Simultaneamente, vários missionários europeus vieram para Belém. Eles construíram conventos, igrejas, hospitais e escolas, como a Escola da Terra Santa (Terra Sancta), Escola Secundária para Meninas São José, o Hospital Francês, O Convento Alemão e outros, que ofereceram empregos aos trabalhadores de todos os setores da construção civil e reduziram o número de analfabetos (ELALI, 1995, p.31).

O sucesso das missões católicas em difundir suas doutrinas e a autoridade do papa junto às outras comunidades cristãs do Oriente Médio levou ao aumento das tensões e conflitos entre elas, principalmente com a igreja ortodoxa, insatisfeita com a diminuição do

número de fiéis, e que culminou com o conflito entre drusos e maronitas no Monte Líbano e pouco depois, com o massacre de cristãos em Damasco, na Síria, no ano de 1860. Ainda que não haja como se estabelecer uma causalidade direta entre o massacre de cristãos em Damasco e o início das migrações árabes para o Brasil, Paulo Gabriel Hilu da Rocha Pinto alerta que “os processos políticos e sociais desencadeados pela reação otomana criaram condições para que a emigração emergisse como estratégia individual e coletiva em diversos estratos sociais”, começando pela intervenção imperial nas províncias árabes para evitar novos conflitos que pudessem “servir como pretexto para a ocupação militar europeia em províncias do Império”. O resultado dessa intervenção foi o aumento da presença otomana nos territórios árabes e a centralização da administração imperial com o objetivo de promover reformas, inclusive instituindo o serviço militar a cristãos e judeus. No fim, a centralização administrativa contribuiu para excluir as elites árabes letradas de sua participação política nas províncias e teve como efeito colateral o surgimento do nacionalismo árabe. “Em pouco tempo, alguns intelectuais árabes passaram a propor um destino coletivo distinto do Império Otomano para os povos árabes” (ROCHA PINTO, 2010, p.32).

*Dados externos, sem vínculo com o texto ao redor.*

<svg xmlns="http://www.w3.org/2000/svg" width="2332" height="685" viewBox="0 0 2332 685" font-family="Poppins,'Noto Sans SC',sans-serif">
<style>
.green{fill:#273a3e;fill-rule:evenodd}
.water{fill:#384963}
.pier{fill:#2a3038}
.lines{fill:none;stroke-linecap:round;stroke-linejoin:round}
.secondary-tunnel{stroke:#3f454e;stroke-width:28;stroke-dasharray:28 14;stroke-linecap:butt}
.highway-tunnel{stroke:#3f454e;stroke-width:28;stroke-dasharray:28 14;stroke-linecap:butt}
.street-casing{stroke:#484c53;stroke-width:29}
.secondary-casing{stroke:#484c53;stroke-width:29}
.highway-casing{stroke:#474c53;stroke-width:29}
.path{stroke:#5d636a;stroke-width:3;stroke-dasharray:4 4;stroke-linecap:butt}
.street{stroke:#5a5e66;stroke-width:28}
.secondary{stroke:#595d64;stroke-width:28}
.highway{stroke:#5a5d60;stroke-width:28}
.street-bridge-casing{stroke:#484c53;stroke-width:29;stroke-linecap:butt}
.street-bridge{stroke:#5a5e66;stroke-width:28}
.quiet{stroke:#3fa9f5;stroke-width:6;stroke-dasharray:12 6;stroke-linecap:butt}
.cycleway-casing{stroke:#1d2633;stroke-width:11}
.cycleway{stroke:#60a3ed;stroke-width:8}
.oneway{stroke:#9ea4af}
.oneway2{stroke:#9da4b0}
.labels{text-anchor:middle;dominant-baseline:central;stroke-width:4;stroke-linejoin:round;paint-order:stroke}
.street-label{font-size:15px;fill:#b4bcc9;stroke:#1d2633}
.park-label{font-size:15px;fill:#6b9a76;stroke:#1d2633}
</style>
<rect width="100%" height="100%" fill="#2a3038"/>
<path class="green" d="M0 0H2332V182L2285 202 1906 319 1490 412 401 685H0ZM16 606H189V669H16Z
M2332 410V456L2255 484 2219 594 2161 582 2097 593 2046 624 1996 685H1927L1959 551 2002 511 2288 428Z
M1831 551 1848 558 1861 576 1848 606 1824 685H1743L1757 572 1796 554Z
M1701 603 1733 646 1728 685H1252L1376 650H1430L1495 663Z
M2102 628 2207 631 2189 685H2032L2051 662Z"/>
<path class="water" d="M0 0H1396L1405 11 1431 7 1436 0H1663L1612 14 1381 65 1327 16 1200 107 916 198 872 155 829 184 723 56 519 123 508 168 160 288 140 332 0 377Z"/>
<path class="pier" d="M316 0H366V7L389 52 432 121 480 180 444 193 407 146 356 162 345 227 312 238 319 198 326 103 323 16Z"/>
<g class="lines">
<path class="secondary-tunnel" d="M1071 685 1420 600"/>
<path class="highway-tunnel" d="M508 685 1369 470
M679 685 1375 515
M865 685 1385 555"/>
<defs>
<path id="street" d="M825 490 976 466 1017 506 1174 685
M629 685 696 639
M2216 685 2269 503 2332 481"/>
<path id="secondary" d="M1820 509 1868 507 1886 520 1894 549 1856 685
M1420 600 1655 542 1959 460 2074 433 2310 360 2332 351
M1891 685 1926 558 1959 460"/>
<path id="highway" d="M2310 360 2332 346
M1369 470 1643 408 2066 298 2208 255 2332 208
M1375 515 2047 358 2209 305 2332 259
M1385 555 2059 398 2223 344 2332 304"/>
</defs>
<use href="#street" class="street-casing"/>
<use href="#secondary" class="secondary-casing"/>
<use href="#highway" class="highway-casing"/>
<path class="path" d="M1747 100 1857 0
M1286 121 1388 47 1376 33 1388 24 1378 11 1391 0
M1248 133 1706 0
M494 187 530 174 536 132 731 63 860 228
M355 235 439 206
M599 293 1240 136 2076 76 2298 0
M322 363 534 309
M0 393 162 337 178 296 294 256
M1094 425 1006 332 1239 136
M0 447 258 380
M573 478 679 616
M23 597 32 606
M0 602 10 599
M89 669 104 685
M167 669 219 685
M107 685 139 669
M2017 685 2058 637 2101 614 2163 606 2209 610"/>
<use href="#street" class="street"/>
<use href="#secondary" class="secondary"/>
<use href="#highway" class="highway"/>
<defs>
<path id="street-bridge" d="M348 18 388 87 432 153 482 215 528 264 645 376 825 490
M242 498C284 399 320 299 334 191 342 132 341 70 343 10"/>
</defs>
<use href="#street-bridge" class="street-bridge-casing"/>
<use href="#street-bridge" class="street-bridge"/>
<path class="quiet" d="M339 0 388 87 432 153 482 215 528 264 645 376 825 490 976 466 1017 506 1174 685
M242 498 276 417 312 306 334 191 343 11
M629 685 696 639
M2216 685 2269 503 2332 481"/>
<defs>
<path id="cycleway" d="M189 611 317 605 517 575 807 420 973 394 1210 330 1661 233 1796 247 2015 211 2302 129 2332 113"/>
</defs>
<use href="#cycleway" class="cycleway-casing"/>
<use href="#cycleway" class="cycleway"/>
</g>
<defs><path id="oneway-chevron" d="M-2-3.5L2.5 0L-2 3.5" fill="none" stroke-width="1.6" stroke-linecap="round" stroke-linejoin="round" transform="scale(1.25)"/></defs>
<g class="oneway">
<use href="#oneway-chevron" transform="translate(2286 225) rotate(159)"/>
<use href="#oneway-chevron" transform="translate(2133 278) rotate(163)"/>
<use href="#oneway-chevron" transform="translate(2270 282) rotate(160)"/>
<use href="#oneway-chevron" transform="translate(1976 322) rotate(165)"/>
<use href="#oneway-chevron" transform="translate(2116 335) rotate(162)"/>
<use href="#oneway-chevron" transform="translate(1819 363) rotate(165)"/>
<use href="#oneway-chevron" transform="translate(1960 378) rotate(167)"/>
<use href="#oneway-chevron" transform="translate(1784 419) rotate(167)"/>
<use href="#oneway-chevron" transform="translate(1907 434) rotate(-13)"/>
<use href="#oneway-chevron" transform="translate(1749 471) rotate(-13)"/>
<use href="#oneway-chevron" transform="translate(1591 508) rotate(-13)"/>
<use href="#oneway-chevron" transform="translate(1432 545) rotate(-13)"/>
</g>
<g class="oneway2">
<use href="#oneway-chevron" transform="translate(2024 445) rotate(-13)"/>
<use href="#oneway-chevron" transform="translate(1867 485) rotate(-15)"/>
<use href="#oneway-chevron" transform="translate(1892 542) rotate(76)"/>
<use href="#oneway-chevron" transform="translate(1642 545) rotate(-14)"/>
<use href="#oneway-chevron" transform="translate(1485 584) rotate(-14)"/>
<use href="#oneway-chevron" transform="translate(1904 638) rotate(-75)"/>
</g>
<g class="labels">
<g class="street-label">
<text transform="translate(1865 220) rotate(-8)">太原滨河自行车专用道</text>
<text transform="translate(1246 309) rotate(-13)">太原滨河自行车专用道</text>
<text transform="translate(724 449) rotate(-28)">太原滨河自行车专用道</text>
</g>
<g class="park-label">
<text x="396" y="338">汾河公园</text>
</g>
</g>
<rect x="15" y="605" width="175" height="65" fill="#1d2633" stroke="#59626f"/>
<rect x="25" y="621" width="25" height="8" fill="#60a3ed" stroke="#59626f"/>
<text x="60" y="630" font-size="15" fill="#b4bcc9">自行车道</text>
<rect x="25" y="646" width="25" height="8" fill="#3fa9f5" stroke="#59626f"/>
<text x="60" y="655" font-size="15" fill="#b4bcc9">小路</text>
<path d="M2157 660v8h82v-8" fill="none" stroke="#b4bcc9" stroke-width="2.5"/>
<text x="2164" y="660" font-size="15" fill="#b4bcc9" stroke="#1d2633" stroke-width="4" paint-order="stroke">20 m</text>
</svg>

Mesmo evitando a ocupação militar tão temida pelos turcos, os eventos de 1860 levaram a uma maior inserção das potências europeias, garantindo maior autonomia política, administrativa e econômica para algumas regiões predominantemente cristãs dos territórios árabes ocupados, inclusive com a criação de uma província autônoma, cujo governador seria um cristão, não árabe, indicado pelos países europeus, mas submetido ao governo imperial. Tudo isso facilitou a entrada do capital estrangeiro, que não tardou a produzir novas dinâmicas sociais e incorporar parte de Oriente Médio ao sistema capitalista mundial, produzindo inicialmente matéria-prima para a indústria europeia e outros bens primários para o mercado internacional.